Entlokalisierung – wenn der „Öffentliche Anzeiger“ plötzlich nur noch „Lokal“ schreibt

Zeitungen leben von Nähe zu den Lesern, und Regionalzeitungen ziehen ihre Existenzberechtigung genau daraus: aus der Verortung, aus dem Gefühl, dass hier über uns berichtet wird, über „Kirn“, über „An Nahe und Glan“, über das, was unser Leben prägt. Doch wenn mit Auflage 1. Oktober nicht mehr „Kirn“ oder „Über Nahe und Glan“ in der Oberzeile steht, sondern nur noch das nichtssagende Wort „Lokal“, dann ist das kein Zufall. Es ist ein Zeichen. Ein Zeichen dafür, dass die Zeitung sich von ihrer Leserschaft entfernt. „Lokal“ – das klingt so, als könnte es überall sein und nirgends. Es ist ein leeres Etikett, das in Mainz genauso passen würde wie in Mayen oder Meisenheim. Aber genau das ist das Problem: Der konkrete Ort, das Besondere, das Identitätsstiftende, verschwindet hinter einer sprachlichen Schablone. Was früher klar Kirn war, wird plötzlich austauschbar. Wer die Zeitung aufschlägt, bekommt nicht mehr das Gefühl: Das ist meine Stadt, meine Heimat, mein öffentlicher Raum. Stattdessen liest man einen Abschnitt, der genauso gut anderswo stehen könnte. Schlimm auch, der Verlag hält es nicht einmal für notwenig die Änderung zu erklären. Natürlich steckt dahinter ein Kalkül. Verlage sparen, redaktionelle Strukturen werden zusammengelegt, Produktionsabläufe verschlankt.

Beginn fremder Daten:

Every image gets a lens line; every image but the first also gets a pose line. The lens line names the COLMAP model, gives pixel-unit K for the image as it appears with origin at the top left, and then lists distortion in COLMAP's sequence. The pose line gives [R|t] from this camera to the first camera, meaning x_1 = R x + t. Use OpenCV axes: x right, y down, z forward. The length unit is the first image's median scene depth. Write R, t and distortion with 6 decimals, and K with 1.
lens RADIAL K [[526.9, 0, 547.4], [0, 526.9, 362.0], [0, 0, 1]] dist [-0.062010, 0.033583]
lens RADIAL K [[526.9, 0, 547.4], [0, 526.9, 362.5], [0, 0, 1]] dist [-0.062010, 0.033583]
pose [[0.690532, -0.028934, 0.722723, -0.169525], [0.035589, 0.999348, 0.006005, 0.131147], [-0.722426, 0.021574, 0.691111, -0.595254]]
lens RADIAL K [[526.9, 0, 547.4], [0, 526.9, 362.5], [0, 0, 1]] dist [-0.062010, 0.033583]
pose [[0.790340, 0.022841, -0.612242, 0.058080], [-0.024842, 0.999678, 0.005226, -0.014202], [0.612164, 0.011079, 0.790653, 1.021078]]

Ein einziges Wort wie „Lokal“ passt in jede Schublade. Praktisch, effizient, billig. Aber das, was den Unterschied macht, geht dabei verloren: die Verankerung in einer Region, die Nähe zu den Menschen, die Identität. Es ist nichts anderes als ein Akt der Entlokalisierung – und damit eine Entwertung des Lokalen. Gerade in ländlichen Räumen, wo Zeitung oft der letzte verbliebene Kitt des öffentlichen Lebens ist, wirkt dieser Rückzug fatal. Wer „Kirn“ aus der Oberzeile streicht, der streicht Kirn auch aus dem Selbstverständnis seiner Zeitung. Wer „Nahe und Glan“ nicht mehr nennt, macht aus einer lebendigen Region ein gesichtsloses „Lokal“. Man kann es drehen und wenden, wie man will: Diese sprachliche Verarmung sendet ein klares Signal. Und das lautet nicht Nähe, sondern Distanz. Nicht Identität, sondern Beliebigkeit. Und das ist der eigentliche Skandal: Der „Öffentliche Anzeiger“ entfernt sich Stück für Stück von dem, was er eigentlich sein sollte – ein öffentliches Sprachrohr der Region. Was bleibt, ist ein Lokalteil ohne Ort, eine Zeitung ohne Heimat. Und die Leserinnen und Leser dürfen sich fragen: Wollen wir uns wirklich mit einer solchen Entlokalisierung abfinden?